We had to put down our sweet Bella dog yesterday and our hearts are broken into a million pieces over it. This was completely unexpected and we were not prepared to lose her so quickly.
She had recently stopped eating so we would switch food and she would eat again. But in the last few weeks, she even refused to eat treats or human food. A trip to the vet for some x-rays and blood tests showed us that she had cancer and was in renal failure. When they told me she only had a few days left on earth with us, I just couldn't believe it.
She is only 8 years old and had never shown any sign of being sick until recently. If we had known, we would have done whatever we could to make her better. The cancer started in the kidneys and moved up into her lungs. After reading about renal failure, I could see that she was definitely exhibiting all of the symptoms and we made the hardest decision of our life, to have her put down.
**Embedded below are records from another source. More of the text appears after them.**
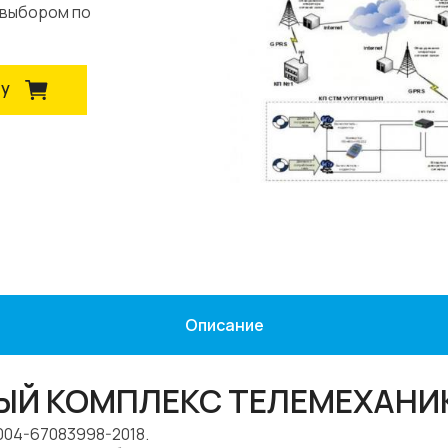
 выбором по
ну
Описание
 КОМПЛЕКС ТЕЛЕМЕХАНИК
004-67083998-2018.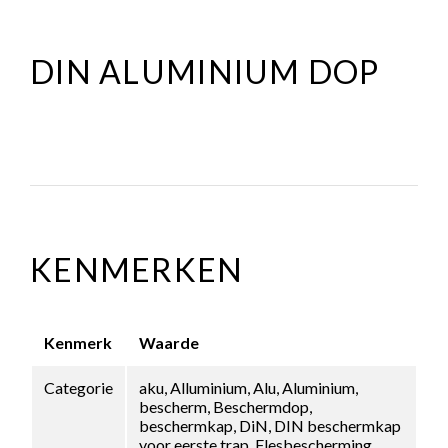
DIN ALUMINIUM DOP
KENMERKEN
Kenmerk
Waarde
Categorie
aku, Alluminium, Alu, Aluminium,
bescherm, Beschermdop,
beschermkap, DiN, DIN beschermkap
voor eerste trap, Flesbescherming,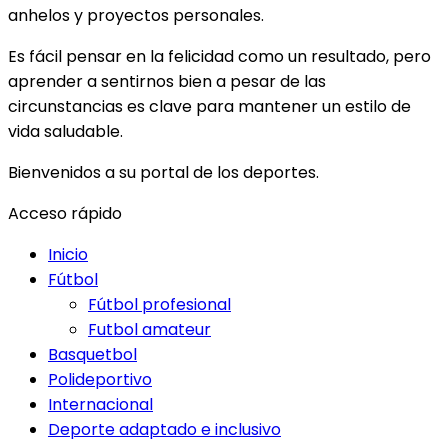
anhelos y proyectos personales.
Es fácil pensar en la felicidad como un resultado, pero
aprender a sentirnos bien a pesar de las
circunstancias es clave para mantener un estilo de
vida saludable.
Bienvenidos a su portal de los deportes.
Acceso rápido
Inicio
Fútbol
Fútbol profesional
Futbol amateur
Basquetbol
Polideportivo
Internacional
Deporte adaptado e inclusivo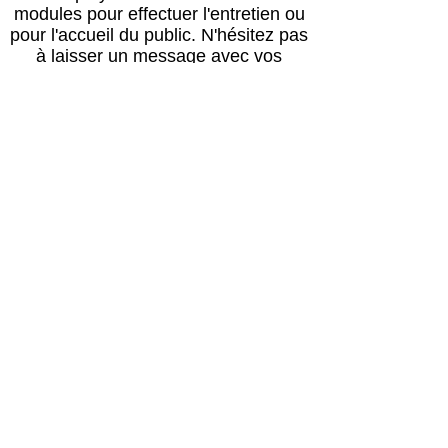
modules pour effectuer l'entretien ou
pour l'accueil du public.
N'hésitez pas
à laisser un message avec vos
coordonnées, nous vous rappellerons
au plus vite !
Horaires
Avril à octobre :
Lun, mar, mer, ven, sam, dim : 14h – 18h
Jeudi : après le passage du vétérinaire
(≈16h) – 18h00
Retour des balades : 17h30
Novembre à mars :
Lun, mar, mer, ven, sam, dim : 13h30 –
17h30
Jeudi : après le passage du vétérinaire
(≈16h) – 17h30
Retour des balades : 17h00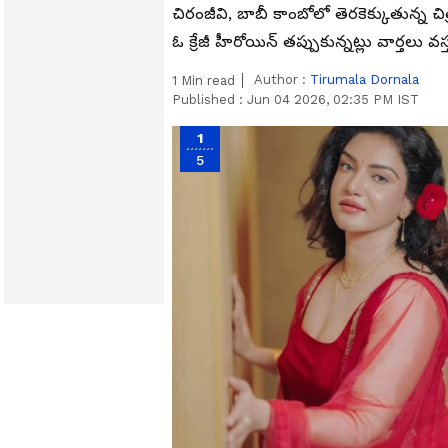
చిరంజీవి, బాబీ కాంబోలో తెరకెక్కుతున్న
ఓ క్రేజీ హీరోయిన్ తప్పుకున్నట్లు వార్త
Author :
Tirumala Dornala
1
Min read
Published :
Jun 04 2026, 02:35 PM IST
1
5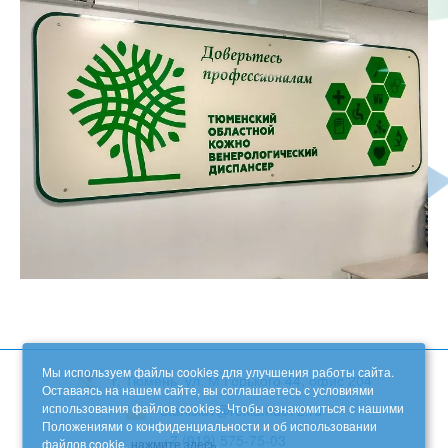
Мы используем файлы cookies для улучшения работы сайта.
г. Тюмень, ул. М.Горького 44, офис 204
Оставаясь на нашем сайте, вы соглашаетесь с условиями
использования файлов cookies. Чтобы ознакомиться с нашими
stanislav@reklama072.ru
Положениями о конфиденциальности и об использовании
+7 (919) 575-75-03
файлов cookie,
нажмите здесь
.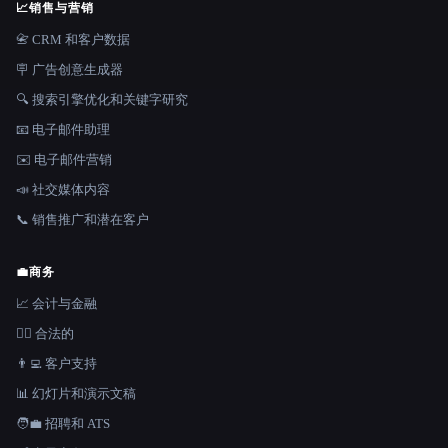
📈
销售与营销
📇 CRM 和客户数据
🪧 广告创意生成器
🔍 搜索引擎优化和关键字研究
📧 电子邮件助理
✉️ 电子邮件营销
📣 社交媒体内容
📞 销售推广和潜在客户
💼
商务
📈 会计与金融
👩‍⚖️ 合法的
👨‍💻 客户支持
📊 幻灯片和演示文稿
🧑‍💼 招聘和 ATS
We got to be in there with her as she took her last breaths and my heart broke even more. Bella was our baby girl and the love of our lives. We thought we would have at least 8 more years with her but for whatever reason, that wasn't the case. Since I didn't grow up with dogs, I never knew how much this would hurt. Cody is a mess. She was a daddy's girl in every sense of the word. He is devastated and lost without her. We both are.
Before we buried here, we brought Grady out to her so that he could say goodbye. He gave her a kiss on the nose and then got into the car where she last laid. He wouldn't get out, even when we bribed him with treats. He is going to miss his little sister so much.
Does the hurt and the pain ever go away? Will the crying ever stop? I know someday I will meet her again, she will be waiting for me when it is my turn to go but boy do I miss her like crazy. I cry at the drop of a pin and don't know if I will ever have dry eyes again. I've printed a picture of her so that we can hang it in our house so that we will always remember her. I'm also going to print out every single picture that I have ever taken of her so that we have it. This is just the most awful thing.
We love you our sweet Bella Blue Heeler baby girl. May you rest in peace my angel baby.
Oh Trisha! I am so very sorry for the loss of your sweet Bella. I don't visit blogs much any more but just saw your post. I know how awful it is, believe me. People who aren't animal lovers just don't get it. They are such a huge part of our lives and family. I wish I could say the pain goes away. It will lesson some day, but it's a long haul and so hard. Sending you a big hug. Hope you guys are doing ok.